Here we advance the clock directly:

FakeSystemClock clock = new FakeSystemClock();
FakeExecutor executor = new FakeExecutor(clock);
executor.execute(() -> {});             // Nothing run yet. Runs at time-0
executor.executeDelayed(() -> {}, 100); // Nothing run yet. Runs at time-100.
executor.executeDelayed(() -> {}, 500); // Nothing run yet. Runs at time-500.

clock.synchronizeListeners(); // The clock just told the Executor it's time-0.
                              // One thing run.
clock.setUptimeMillis(500);   // The clock just told the Executor it's time-500.
                              // Two more items run.

Here we have more fine-grained control:

FakeSystemClock clock = new FakeSystemClock();
FakeExecutor executor = new FakeExecutor(clock);
executor.execute(() -> {});             // Nothing run yet. Runs at time-0
executor.executeDelayed(() -> {}, 100); // Nothing run yet. Runs at time-100.
executor.executeDelayed(() -> {}, 500); // Nothing run yet. Runs at time-500.

executor.runNextReady();        // One thing run.
executor.advanceClockToNext();  // One more thing ready to run.
executor.runNextReady();        // One thing run.
executor.runNextReady();        // Extra calls do nothing. (Returns false).
executor.advanceClockToNext();  // One more thing ready to run.
executor.runNextReady();        // Last item run.

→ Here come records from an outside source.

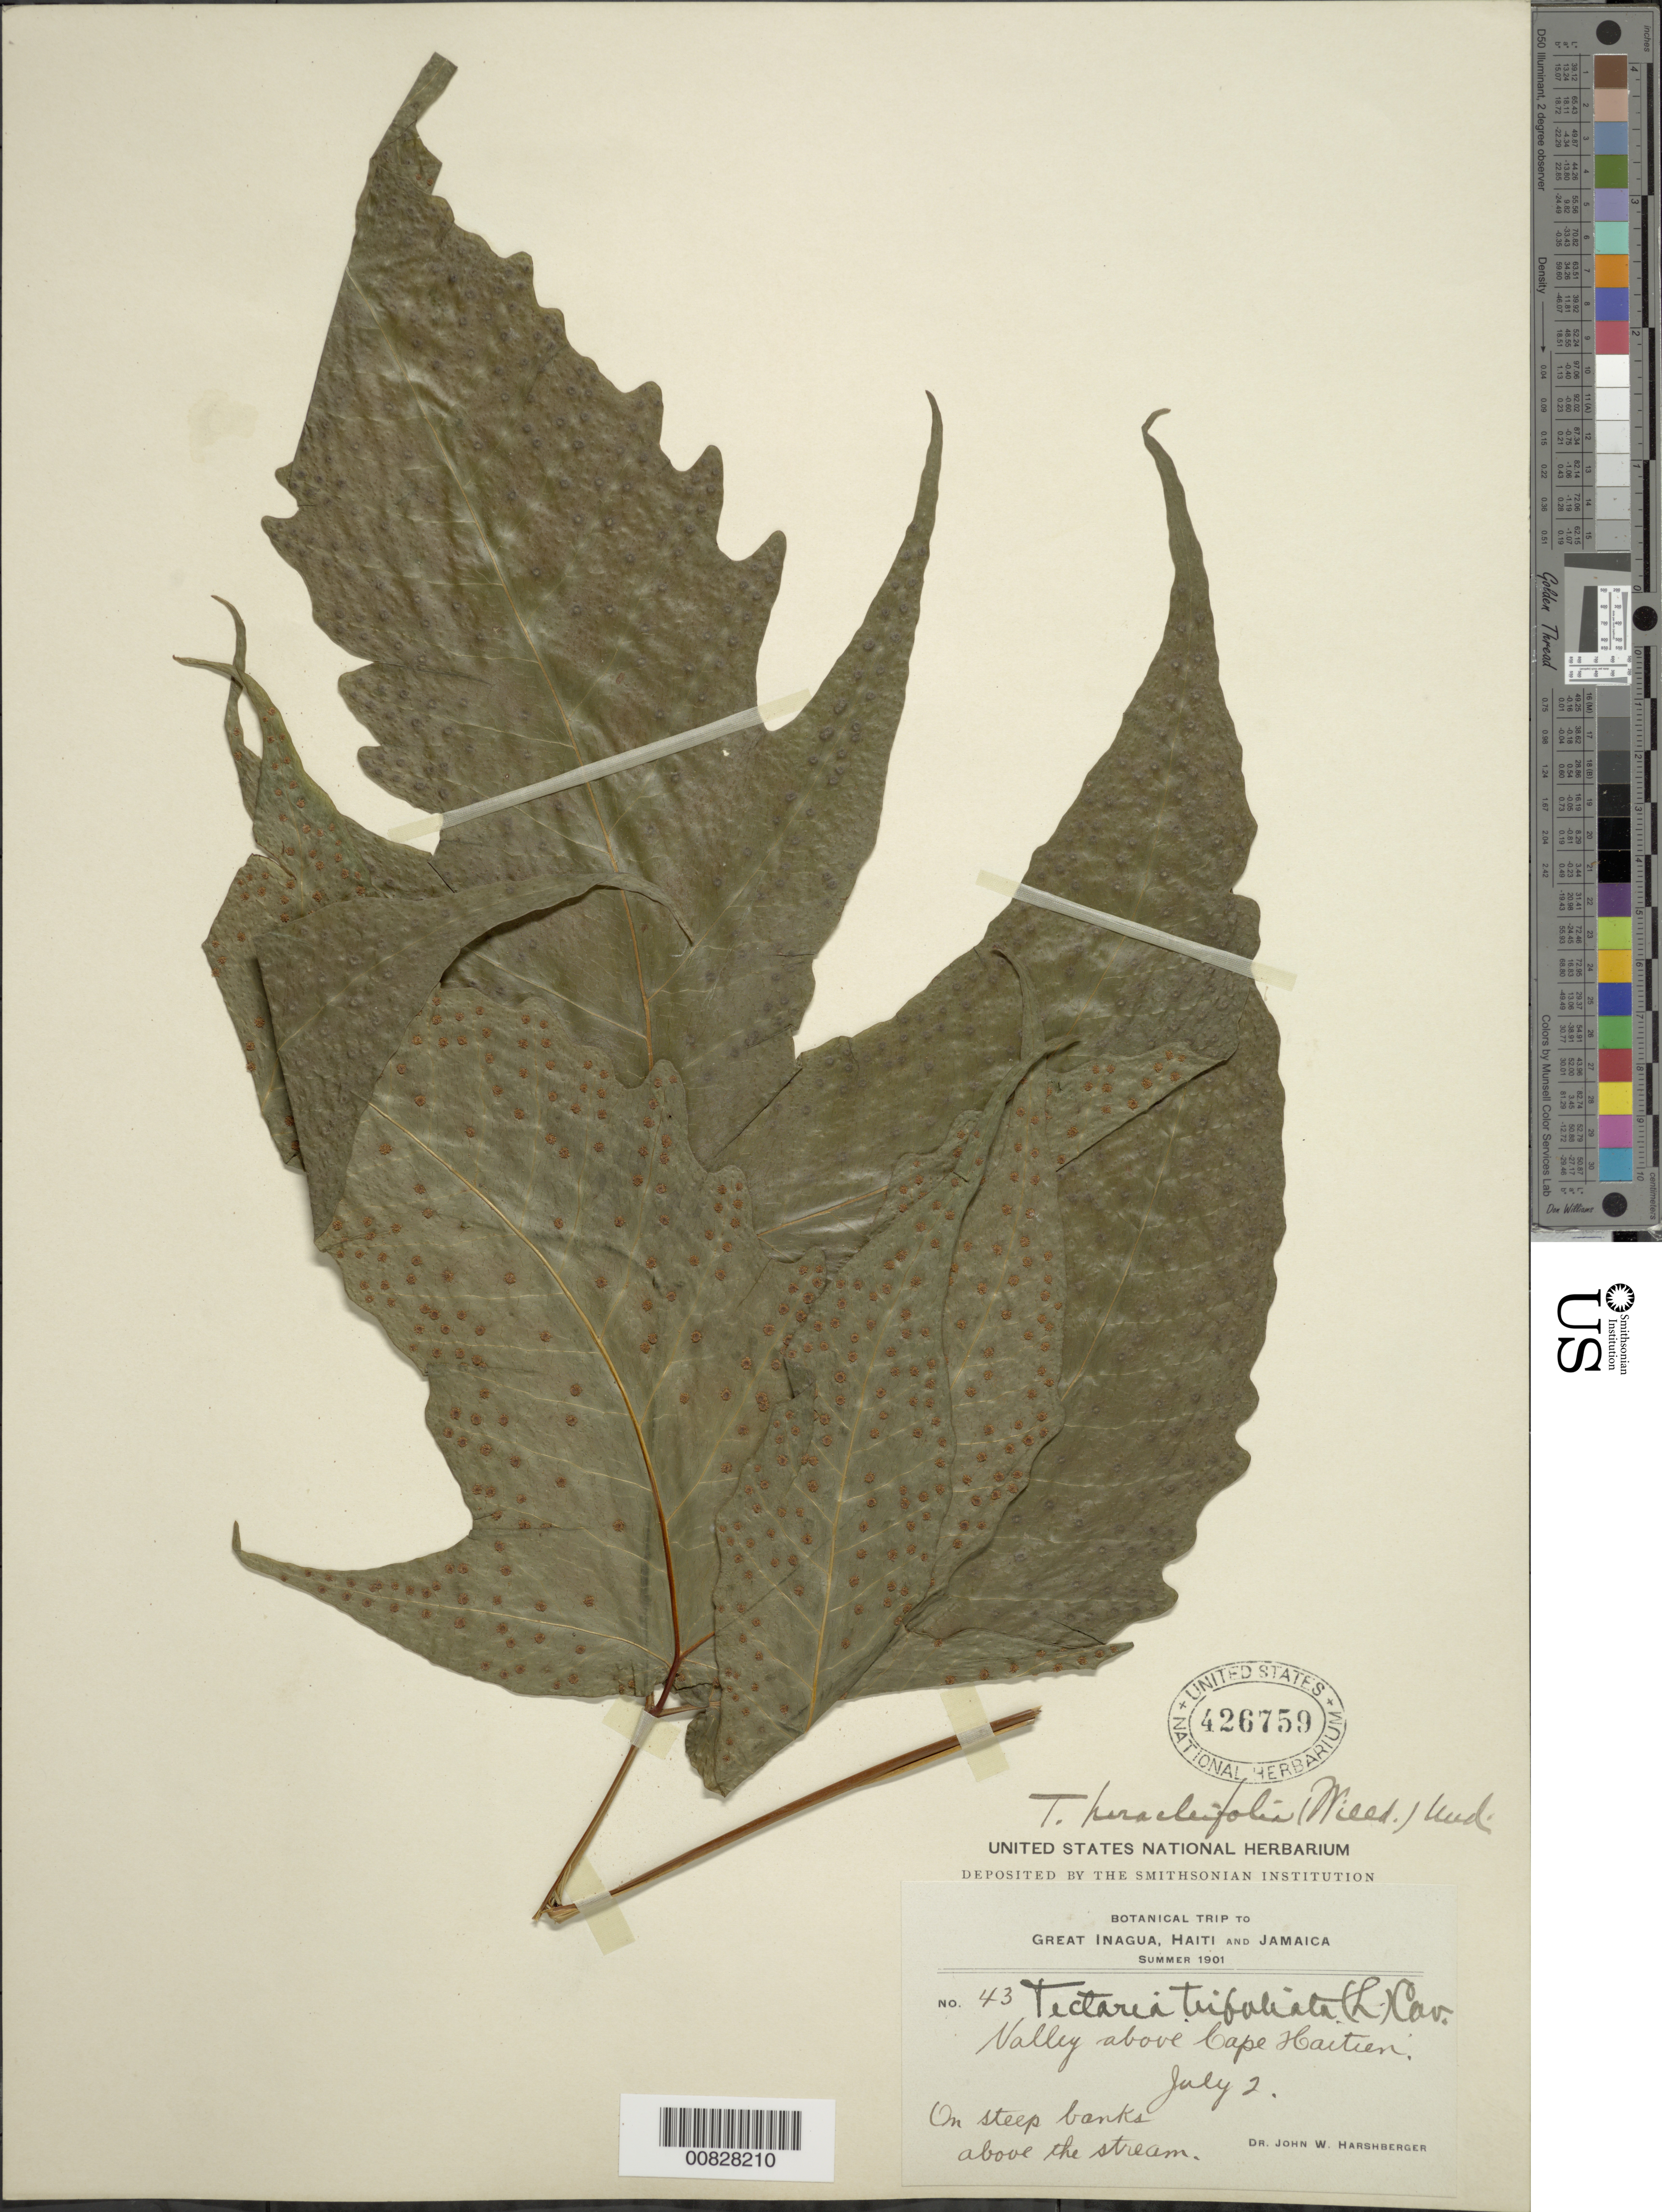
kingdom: Plantae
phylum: Tracheophyta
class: Polypodiopsida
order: Polypodiales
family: Tectariaceae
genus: Tectaria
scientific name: Tectaria heracleifolia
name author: (Willd.) Underw.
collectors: J. A. Harshberger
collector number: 43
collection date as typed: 02 Jul 1901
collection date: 1901-07-02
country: Haiti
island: Hispaniola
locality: Great Inagua, valley above Cape Haitien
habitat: Steep banks above stream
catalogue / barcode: US 426759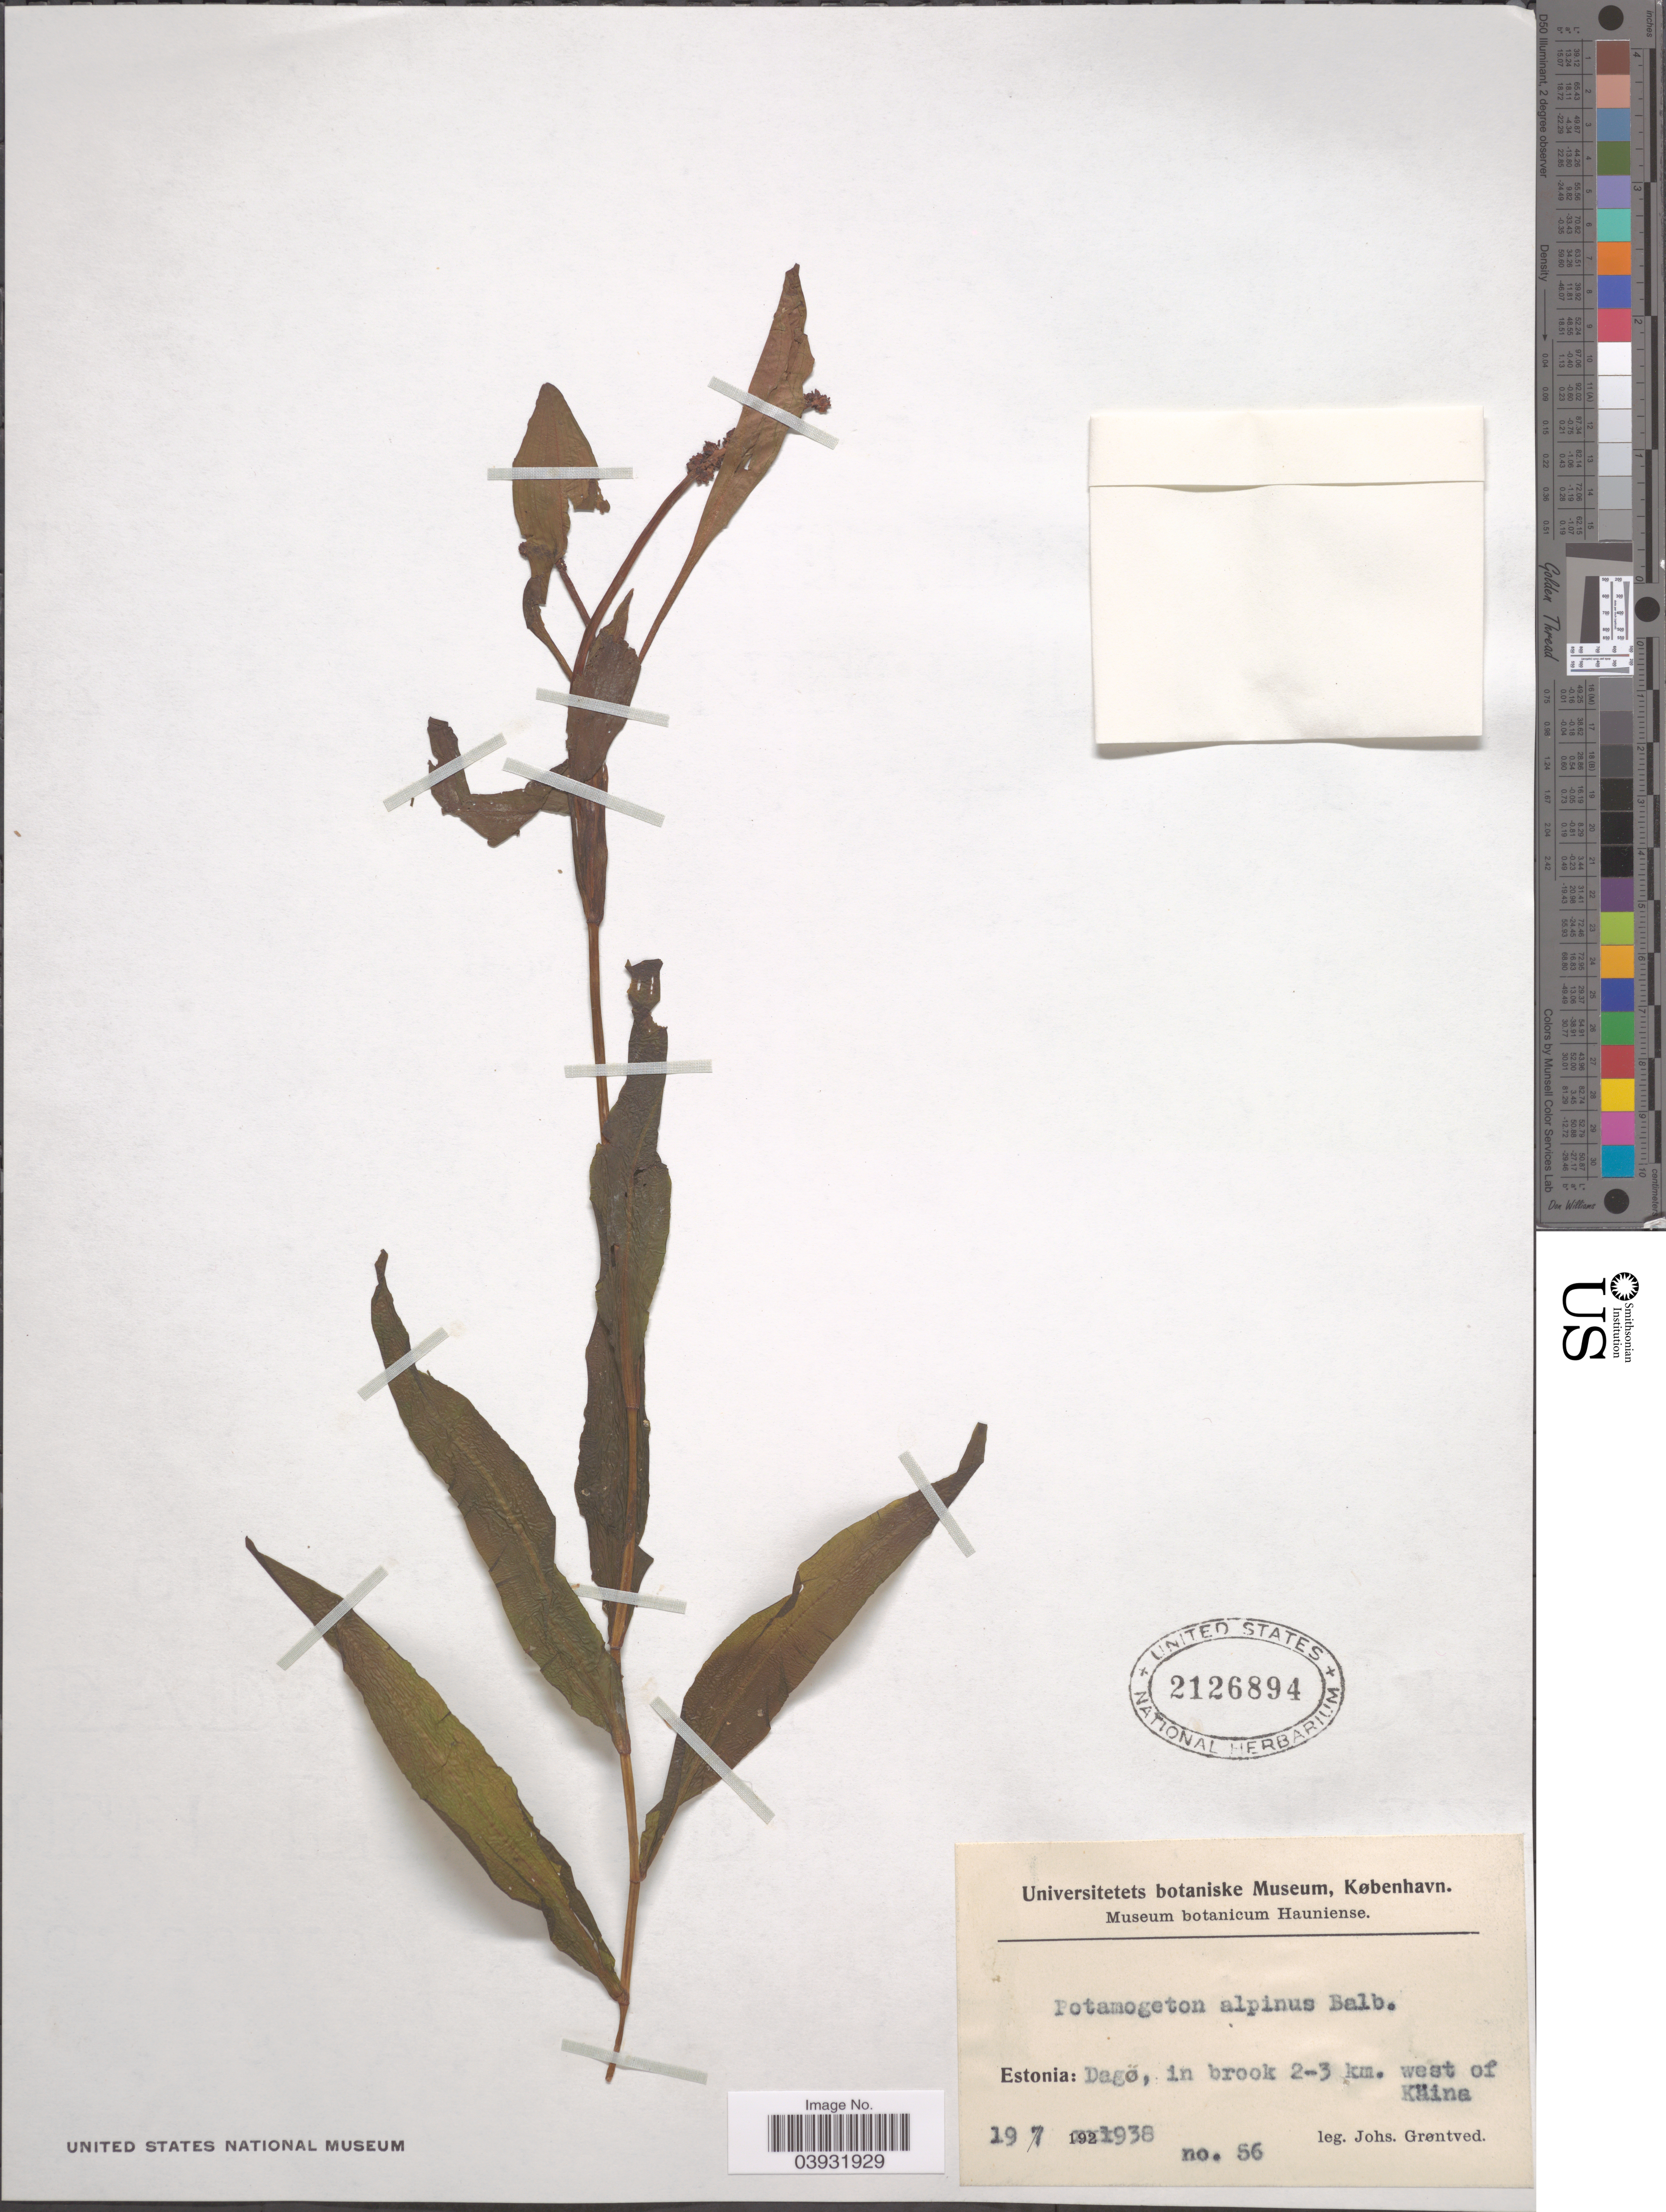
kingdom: Plantae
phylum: Tracheophyta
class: Liliopsida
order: Alismatales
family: Potamogetonaceae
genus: Potamogeton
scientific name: Potamogeton alpinus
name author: Balb.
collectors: J. Grøntved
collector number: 56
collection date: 1938-07-19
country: Estonia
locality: Dagö, in brook 2-3 km. west of Käina.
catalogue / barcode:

One gotcha of direct-clock-advancement: If you have interleaved Runnables split between two executors like the following:

FakeSystemClock clock = new FakeSystemClock();
FakeExecutor executorA = new FakeExecutor(clock);
FakeExecutor executorB = new FakeExecutor(clock);
executorA.executeDelayed(() -> {}, 100);
executorB.executeDelayed(() -> {}, 200);
executorA.executeDelayed(() -> {}, 300);
executorB.executeDelayed(() -> {}, 400);
clock.setUptimeMillis(500);

The Runnables will not interleave. All of one Executor's callbacks will run, then all of the other's.

TestableLooper.RunWithLooper

As long as you're using FakeExecutors in all the code under test (and no Handlers or Loopers) you don't need it. Get rid of it. No more TestableLooper; no more Looper at all, for that matter.